Depuis les attaques terroristes de vendredi dernier, tout le monde parle de guerre. Nous sommes en guerre. Je suis en guerre.
Je suis en guerre, mais pas contre les terroristes.
Vendredi 13, 129 personnes ont perdu la vie. 129 personnes qui se trouvaient au mauvais endroit au mauvais moment.
Depuis octobre dernier, 271 personnes trans ont été assassinées, pour ce qu’elles étaient. Elles étaient 226 l’année dernière. D’après le projet TVT, au cours des 8 dernières années, près de 2 000 personnes trans ont été assassinées dans le monde. À ces chiffres, il faudrait ajouter celles qui se sont suicidées, et celles dont la transidentité n’a pas été mentionnée et qui n’ont donc pas pu être ajoutées à la liste des personnes commémorées le 20 novembre pour le T-DoR.
Nous, trans, queers, faisons l’objet de campagnes de harcèlement, d’assassinats, et globalement de négation de nos identités et de privation de nos droits partout dans le monde. La manif pour tous et la monté de violences contre nos communautés qu’elle a engendrée en France au cours des dernières années m’inquiètent bien plus que des attaques terroristes potentielles.

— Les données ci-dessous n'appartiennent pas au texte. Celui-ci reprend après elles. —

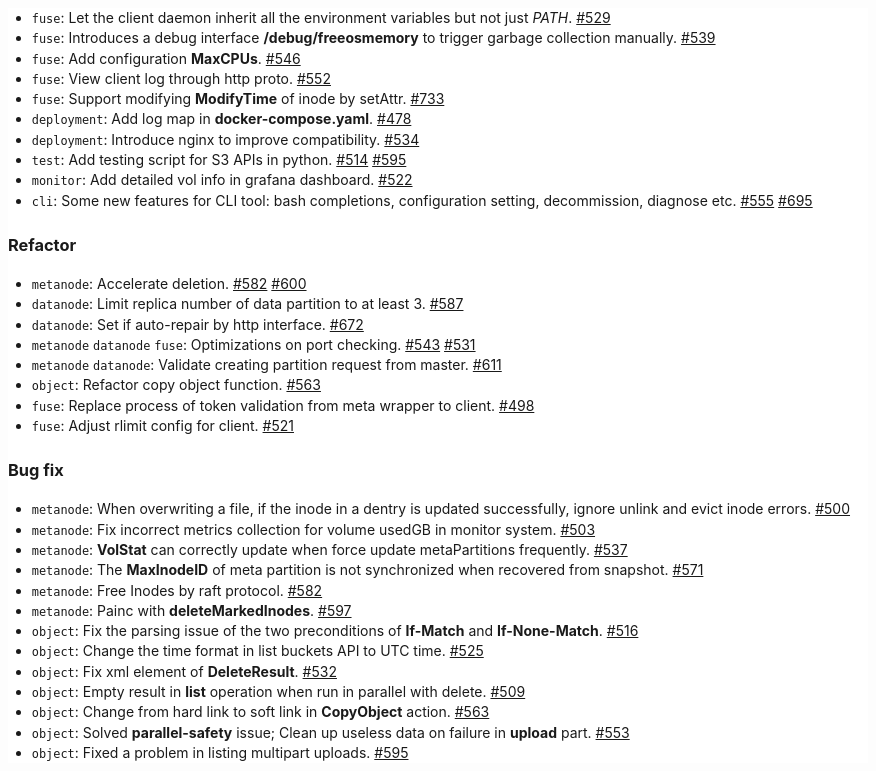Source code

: * `fuse`: Let the client daemon inherit all the environment variables but not just *PATH*. [#529](https://github.com/chubaofs/chubaofs/pull/529)
* `fuse`: Introduces a debug interface **/debug/freeosmemory** to trigger garbage collection manually. [#539](https://github.com/chubaofs/chubaofs/pull/539)
* `fuse`: Add configuration **MaxCPUs**. [#546](https://github.com/chubaofs/chubaofs/pull/546)
* `fuse`: View client log through http proto. [#552](https://github.com/chubaofs/chubaofs/pull/552)
* `fuse`: Support modifying **ModifyTime** of inode by setAttr. [#733](https://github.com/chubaofs/chubaofs/pull/733)
* `deployment`: Add log map in **docker-compose.yaml**. [#478](https://github.com/chubaofs/chubaofs/pull/478)
* `deployment`: Introduce nginx to improve compatibility. [#534](https://github.com/chubaofs/chubaofs/pull/534)
* `test`: Add testing script for S3 APIs in python. [#514](https://github.com/chubaofs/chubaofs/pull/514) [#595](https://github.com/chubaofs/chubaofs/pull/595)
* `monitor`: Add detailed vol info in grafana dashboard. [#522](https://github.com/chubaofs/chubaofs/pull/522)
* `cli`: Some new features for CLI tool: bash completions, configuration setting, decommission, diagnose etc. [#555](https://github.com/chubaofs/chubaofs/pull/555) [#695](https://github.com/chubaofs/chubaofs/pull/695)

### Refactor
* `metanode`: Accelerate deletion. [#582](https://github.com/chubaofs/chubaofs/pull/582) [#600](https://github.com/chubaofs/chubaofs/pull/600)
* `datanode`: Limit replica number of data partition to at least 3. [#587](https://github.com/chubaofs/chubaofs/pull/587)
* `datanode`: Set if auto-repair by http interface. [#672](https://github.com/chubaofs/chubaofs/pull/672)
* `metanode` `datanode` `fuse`: Optimizations on port checking. [#543](https://github.com/chubaofs/chubaofs/pull/543) [#531](https://github.com/chubaofs/chubaofs/pull/531)
* `metanode` `datanode`: Validate creating partition request from master. [#611](https://github.com/chubaofs/chubaofs/pull/611)
* `object`: Refactor copy object function. [#563](https://github.com/chubaofs/chubaofs/pull/563)
* `fuse`: Replace process of token validation from meta wrapper to client. [#498](https://github.com/chubaofs/chubaofs/pull/498)
* `fuse`: Adjust rlimit config for client. [#521](https://github.com/chubaofs/chubaofs/pull/521)

### Bug fix
* `metanode`: When overwriting a file, if the inode in a dentry is updated successfully, ignore unlink and evict inode errors. [#500](https://github.com/chubaofs/chubaofs/pull/500)
* `metanode`: Fix incorrect metrics collection for volume usedGB in monitor system. [#503](https://github.com/chubaofs/chubaofs/pull/503)
* `metanode`: **VolStat** can correctly update when force update metaPartitions frequently. [#537](https://github.com/chubaofs/chubaofs/pull/537)
* `metanode`: The **MaxInodeID** of meta partition is not synchronized when recovered from snapshot. [#571](https://github.com/chubaofs/chubaofs/pull/571)
* `metanode`: Free Inodes by raft protocol. [#582](https://github.com/chubaofs/chubaofs/pull/582)
* `metanode`: Painc with **deleteMarkedInodes**. [#597](https://github.com/chubaofs/chubaofs/pull/597)
* `object`: Fix the parsing issue of the two preconditions of **If-Match** and **If-None-Match**. [#516](https://github.com/chubaofs/chubaofs/pull/516)
* `object`: Change the time format in list buckets API to UTC time. [#525](https://github.com/chubaofs/chubaofs/pull/525)
* `object`: Fix xml element of **DeleteResult**. [#532](https://github.com/chubaofs/chubaofs/pull/532)
* `object`: Empty result in **list** operation when run in parallel with delete. [#509](https://github.com/chubaofs/chubaofs/pull/509)
* `object`: Change from hard link to soft link in **CopyObject** action. [#563](https://github.com/chubaofs/chubaofs/pull/563)
* `object`: Solved **parallel-safety** issue; Clean up useless data on failure in **upload** part. [#553](https://github.com/chubaofs/chubaofs/pull/553)
* `object`: Fixed a problem in listing multipart uploads. [#595](https://github.com/chubaofs/chubaofs/pull/595)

Hier, mercredi 25 novembre, a eu lieu la journée mondiale de lutte contre les violences faites aux femmes. D’après l’ONU, « 1 femme sur 3 dans le monde est victime de violence physique ou sexuelle. La plupart de ces actes sont commis par son partenaire intime. »
Combien faudra-t-il de morts liés à nos intolérances, à nos phobies, à nos racismes, à notre inaction pour que nous ayons peur de nous-mêmes et de ce que nous devenons ? Quand comprendrons-nous que les attaques du 13 novembre, aussi impressionnantes soient-elles, ne sont rien en comparaisons à ce que nous nous infligeons à nous mêmes entre gens gentils et pas terroristes ?

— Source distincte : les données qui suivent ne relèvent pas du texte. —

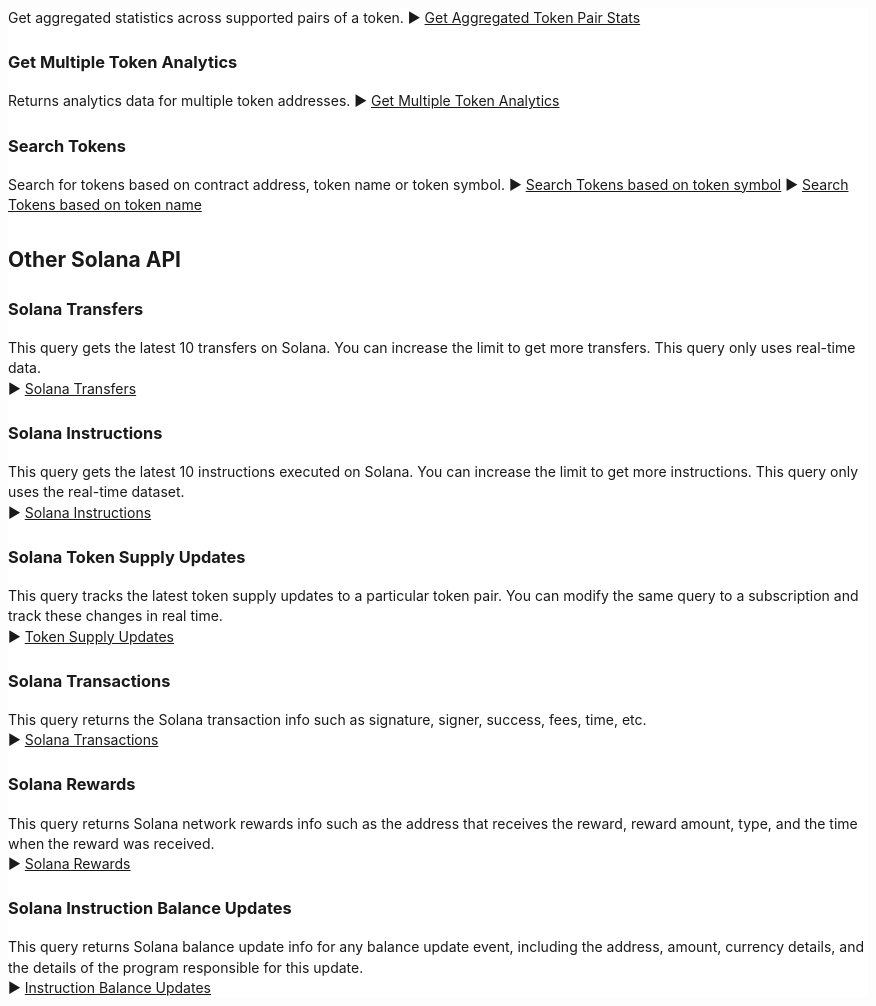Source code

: Get aggregated statistics across supported pairs of a token.
▶️ [Get Aggregated Token Pair Stats](https://ide.bitquery.io/traded-pairs-stats-of-a-token)

### Get Multiple Token Analytics

Returns analytics data for multiple token addresses.
▶️ [Get Multiple Token Analytics](https://ide.bitquery.io/Buys-Sells-BuyVolume-SellVolume-Makers-TotalTradedVolume-PriceinUSD-for-multiple-solana-tokens)

### Search Tokens

Search for tokens based on contract address, token name or token symbol.
▶️ [Search Tokens based on token symbol](https://ide.bitquery.io/Token-Search-API---trump-symbol)
▶️ [Search Tokens based on token name](https://ide.bitquery.io/Token-search-api-in-mint-address)

## Other Solana API

### Solana Transfers

This query gets the latest 10 transfers on Solana. You can increase the limit to get more transfers. This query only uses real-time data.  
▶️ [Solana Transfers](https://ide.bitquery.io/Solana-transfers0_5)

### Solana Instructions

This query gets the latest 10 instructions executed on Solana. You can increase the limit to get more instructions. This query only uses the real-time dataset.  
▶️ [Solana Instructions](https://ide.bitquery.io/solana-instructions_7)

### Solana Token Supply Updates

This query tracks the latest token supply updates to a particular token pair. You can modify the same query to a subscription and track these changes in real time.  
▶️ [Token Supply Updates](https://ide.bitquery.io/Solana-token-supply-updates_1)

### Solana Transactions

This query returns the Solana transaction info such as signature, signer, success, fees, time, etc.  
▶️ [Solana Transactions](https://ide.bitquery.io/Solana-transaction_4)

### Solana Rewards

This query returns Solana network rewards info such as the address that receives the reward, reward amount, type, and the time when the reward was received.  
▶️ [Solana Rewards](https://ide.bitquery.io/Solana-Rewards_1)

### Solana Instruction Balance Updates

This query returns Solana balance update info for any balance update event, including the address, amount, currency details, and the details of the program responsible for this update.  
▶️ [Instruction Balance Updates](https://ide.bitquery.io/Solana-InstructionBalanceUpdates)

L’état d’urgence est déclaré, la guerre est partout, parce que ces attaques ont touché des blancs, des hommes, des hétéros, des riches, des éduqués. Parce que des gens qui n’ont jamais eu peur des discriminations et des agressions ont eu peur et ils ont décidé d’appliquer cette peur à tout le monde. Où étaient l’état d’urgence et le renforcement de la sécurité quand il s’agissait seulement de nos vies ? Nulle part. Parce qu’il s’agit de leur sécurité contre nos libertés. Et parce qu’ils n’abandonneront pas leurs libertés et leurs privilèges pour notre sécurité.
Je n’ai pas peur des terroristes. J’ai peur de nous, de notre société, des cathos-fachos, des mecs cis-hétéros-blancs-valides-privilégiés. J’ai peur parce que nous sommes incapables de nous remettre en question et de voir que nous sommes plus violents qu’eux.